The UCLA Library Writer Series inaugurated a new component this last year, detective fiction and the Central American Experience, bringing to a standing only room award winning journalist and writer Hector Tobar. The series aims to bring to the UCLA community more awareness of Central American cultures and communities.
Marcos McPeek Villatoro screened a short film based on five women from El Mozote. El Mozote is the name of the rural village of Morazan, El Salvador where a mass murder of many civilians took place. A U.S. trained battalion–ironically named after Atlacati, the indigenous hero that fought against Spanish colonization–murdered men, women, and children accused of being members of a communist group. One woman survived the ordeal. The film recuperates part of this tragic history, but more important, shows the resilience and the strength of the women who were affected by it. The event required additional rows of seating and mdae apparent the interest of this subject to the UCLA community and beyond. We were honored to have been chosen as the site for the documentary’s screening that will make its world prmier showing at the Guadalajara International Film Festival next.

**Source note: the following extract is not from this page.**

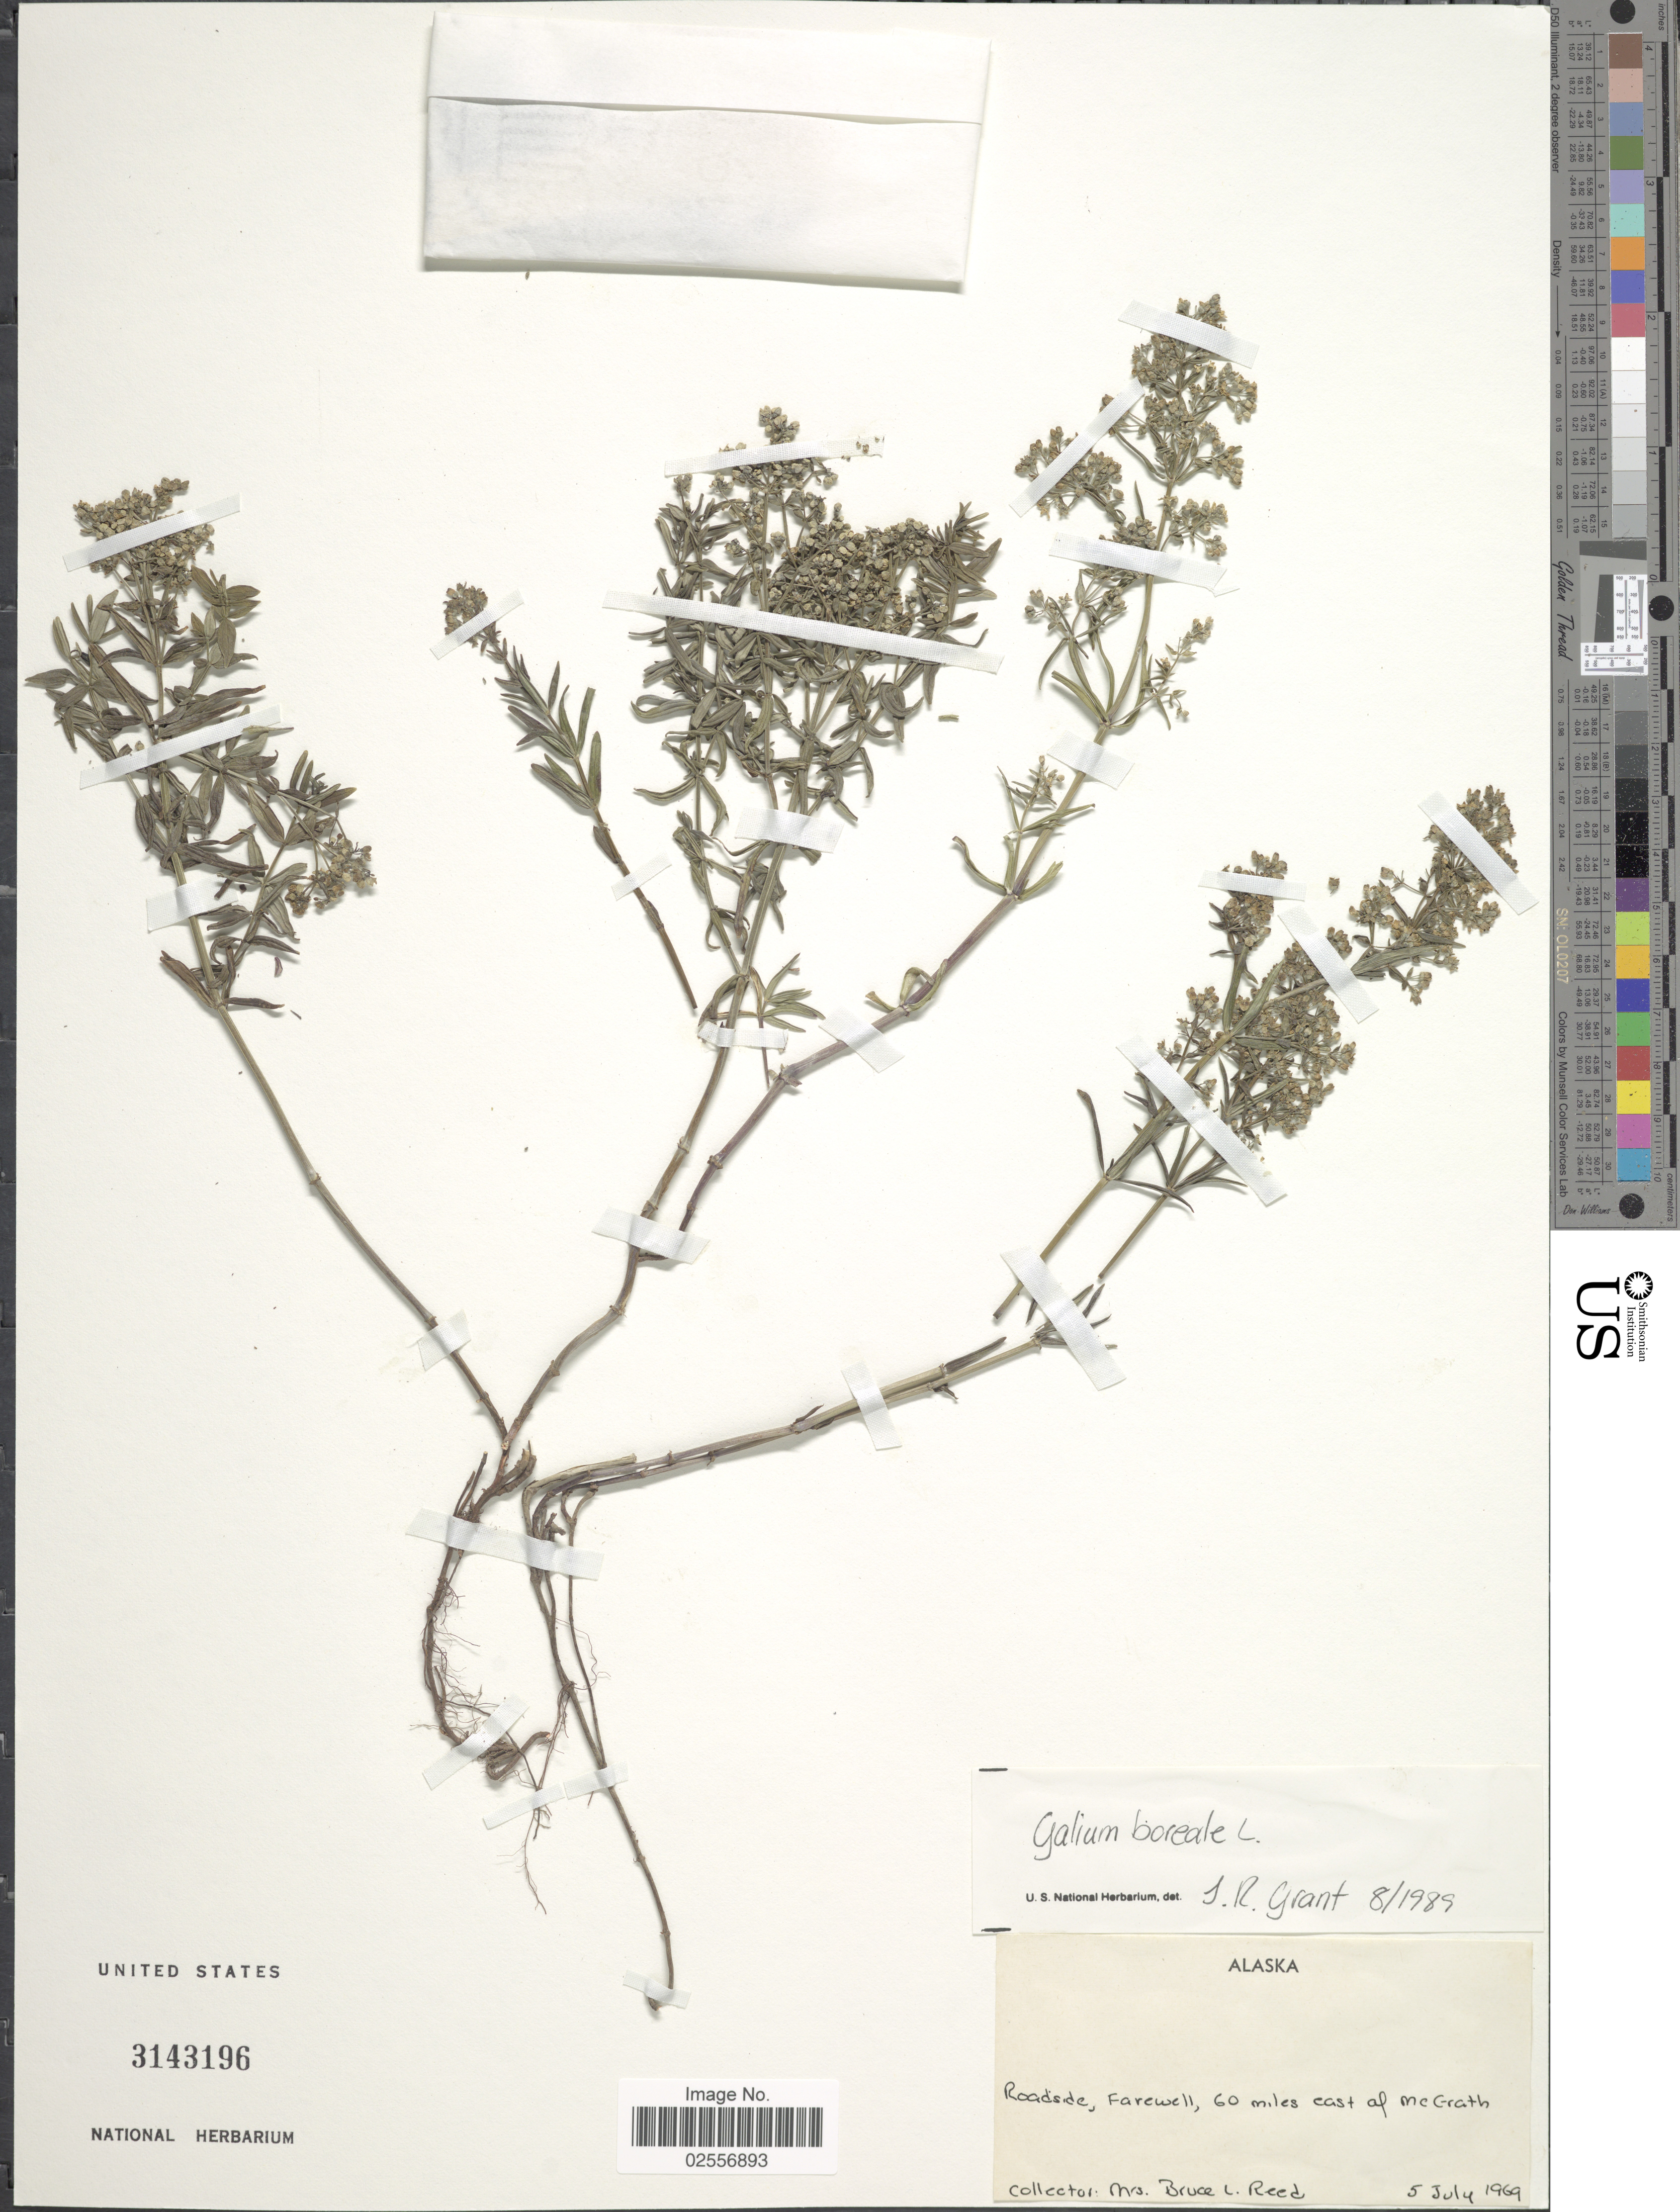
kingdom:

Kevin Mulroy, Villatoro, and Gloria Chacon
Marcos McPeek Villatoro is the author of five novels, two collections of poetry and a memoir. His Romilla Chacon crime fiction books have won national acclaim (named a Best Book of 2001 by the Los Angeles Times) and are also published in Germany, Japan, Russian, and Brazil.
Marcos holds the Fletcher Jones Endowed Chair in Writing at Mount St. Mary’s College. He as performed on NPR and appears regularly on KCET, the PBS Television station in Los Angeles. Recently he returned from his other home country of El Salvador, where he shot the documentary Tamale Road.
Marcos teaches and lectures on poetry, fiction, nonfiction, Latino and Appalachian worlds and tamales. His books are taught in colleges and high schools across the country. Marcos, his wife, and four children live in Los Angeles.